Wirecard AG who were “missing” €1.9 billion have now filed for insolvency last month, with CEO Markus Braun being arrested on suspicion of inflating the company’s balance sheet and revenues to make it appear stronger and more attractive for investors and customers.  

Europe’s largest fintech, heralded for its innovation, Wirecard was undoubtably a leader in the industry. Crediting its superior services and technology for its ever-growing share price, reaching a market valuation of €24.6 billion in September 2018.

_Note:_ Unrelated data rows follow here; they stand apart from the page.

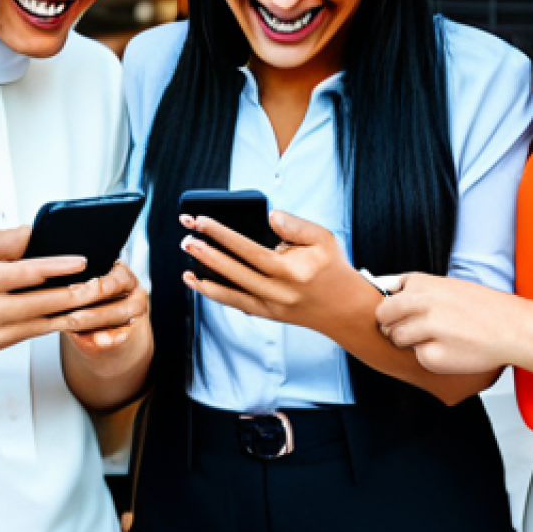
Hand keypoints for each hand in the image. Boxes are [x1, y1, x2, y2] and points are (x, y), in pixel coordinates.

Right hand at [0, 227, 141, 354]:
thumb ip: (10, 239)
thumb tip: (42, 232)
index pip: (28, 271)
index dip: (59, 267)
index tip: (84, 261)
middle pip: (42, 302)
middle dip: (77, 295)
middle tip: (103, 286)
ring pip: (43, 323)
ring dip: (75, 314)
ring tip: (100, 303)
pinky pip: (34, 333)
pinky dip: (57, 324)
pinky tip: (77, 315)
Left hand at [180, 209, 365, 333]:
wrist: (347, 310)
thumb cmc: (332, 268)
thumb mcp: (323, 238)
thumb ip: (295, 225)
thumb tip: (269, 216)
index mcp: (291, 271)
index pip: (248, 250)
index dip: (222, 235)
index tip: (202, 221)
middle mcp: (278, 292)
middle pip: (235, 272)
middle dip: (207, 254)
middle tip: (185, 239)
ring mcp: (271, 307)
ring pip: (231, 294)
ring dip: (205, 279)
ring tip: (185, 265)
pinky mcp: (268, 315)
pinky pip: (236, 304)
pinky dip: (216, 294)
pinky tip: (199, 282)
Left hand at [375, 273, 516, 374]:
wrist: (515, 329)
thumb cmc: (484, 308)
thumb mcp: (448, 285)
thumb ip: (419, 289)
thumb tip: (389, 292)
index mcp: (422, 283)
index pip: (386, 294)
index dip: (392, 306)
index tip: (399, 312)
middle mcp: (421, 302)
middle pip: (383, 315)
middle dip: (389, 324)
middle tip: (408, 329)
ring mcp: (427, 329)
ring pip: (397, 337)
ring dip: (409, 341)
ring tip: (436, 338)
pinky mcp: (434, 355)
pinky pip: (418, 356)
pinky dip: (429, 356)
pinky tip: (450, 349)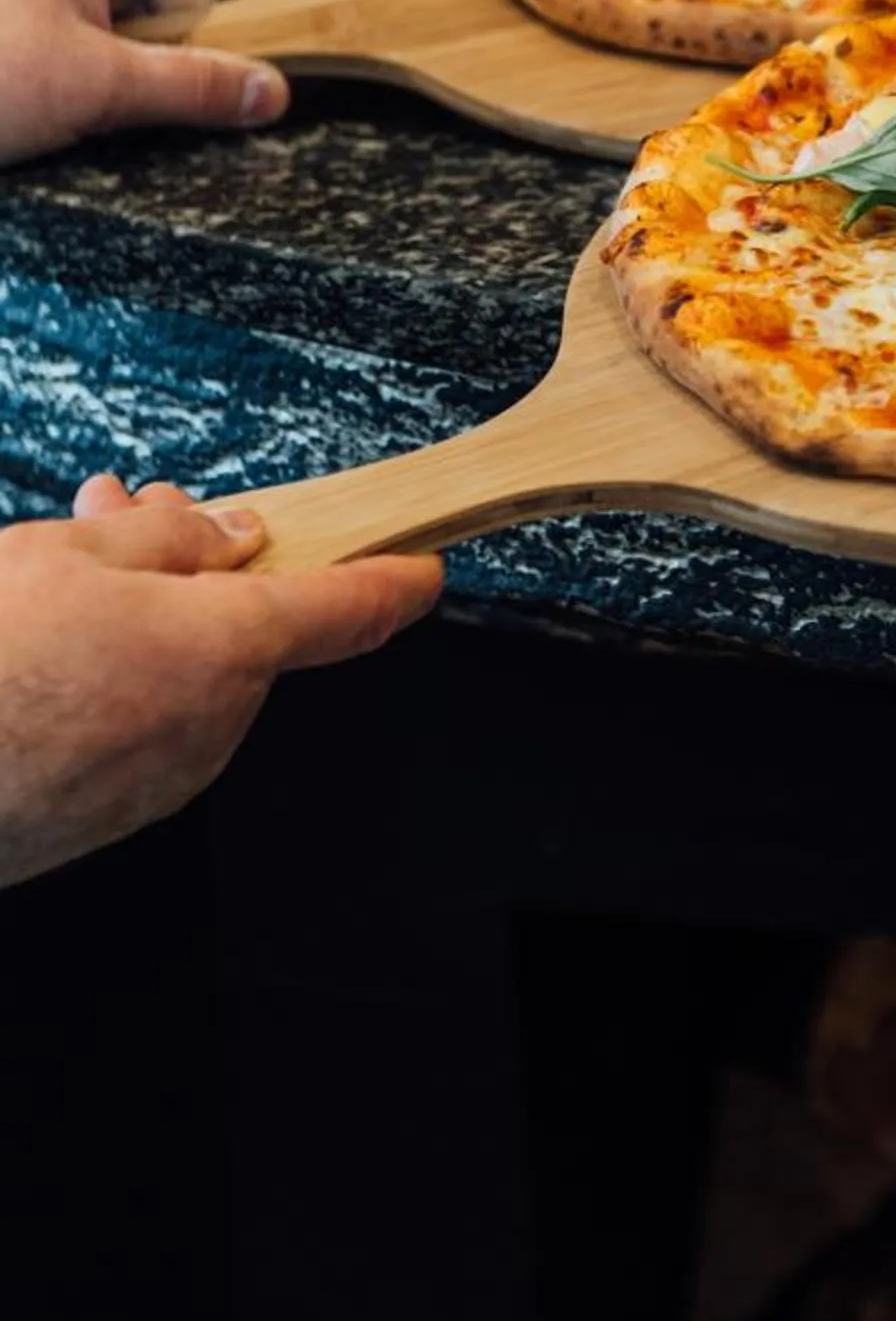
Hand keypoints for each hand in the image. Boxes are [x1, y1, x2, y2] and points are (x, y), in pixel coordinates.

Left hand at [0, 0, 287, 165]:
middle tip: (116, 92)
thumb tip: (268, 91)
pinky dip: (49, 88)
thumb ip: (191, 87)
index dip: (188, 9)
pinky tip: (31, 116)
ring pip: (86, 31)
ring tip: (63, 106)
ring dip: (90, 74)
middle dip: (135, 52)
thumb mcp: (101, 87)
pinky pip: (44, 55)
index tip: (178, 61)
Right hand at [0, 479, 441, 889]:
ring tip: (60, 572)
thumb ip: (169, 537)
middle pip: (246, 630)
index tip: (424, 569)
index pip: (351, 612)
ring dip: (148, 616)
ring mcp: (165, 778)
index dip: (395, 582)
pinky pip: (144, 725)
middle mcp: (215, 723)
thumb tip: (231, 535)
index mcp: (226, 648)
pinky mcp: (116, 813)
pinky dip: (116, 677)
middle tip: (131, 506)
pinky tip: (46, 647)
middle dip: (198, 563)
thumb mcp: (70, 551)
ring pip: (188, 675)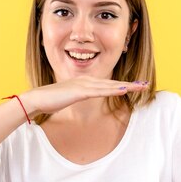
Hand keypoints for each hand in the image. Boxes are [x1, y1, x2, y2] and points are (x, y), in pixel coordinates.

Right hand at [20, 76, 148, 115]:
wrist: (36, 99)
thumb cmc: (49, 101)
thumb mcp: (66, 99)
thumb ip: (75, 98)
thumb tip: (77, 100)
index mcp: (84, 82)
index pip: (107, 84)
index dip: (121, 85)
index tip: (135, 87)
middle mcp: (86, 80)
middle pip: (112, 82)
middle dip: (130, 84)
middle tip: (145, 85)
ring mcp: (83, 85)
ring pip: (109, 85)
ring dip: (126, 86)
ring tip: (141, 87)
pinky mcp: (80, 91)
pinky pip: (100, 91)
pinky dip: (112, 90)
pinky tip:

However, not everyone was sold on Wirecards rapid and increasing success.  Short-sellers were adamant and vocal about their doubts on the data that backed this success story and seeing irregularities with their overseas offices and third parties.  Though  in January 2019, when the  Financial Times published information given to them by a Wirecard whistle blower who claimed an internal investigation had been covered up, the German regulator BaFin did nothing to investigate the accusation, and instead, went after the journalists.  BaFin investigated the FT over an allegation of market manipulation and went on to enforce a two-month ban on short-selling, citing Wirecard’s “importance for the economy

The FT continued to investigate and report suspicious activity and so with pressure from investors Wirecard appointed KMPG to carry out an Audit. When the results were finally due to be released in June 2020, rather than present the report, Wirecard announced that the 1.9 billion Euros were missing, and had probably never existed.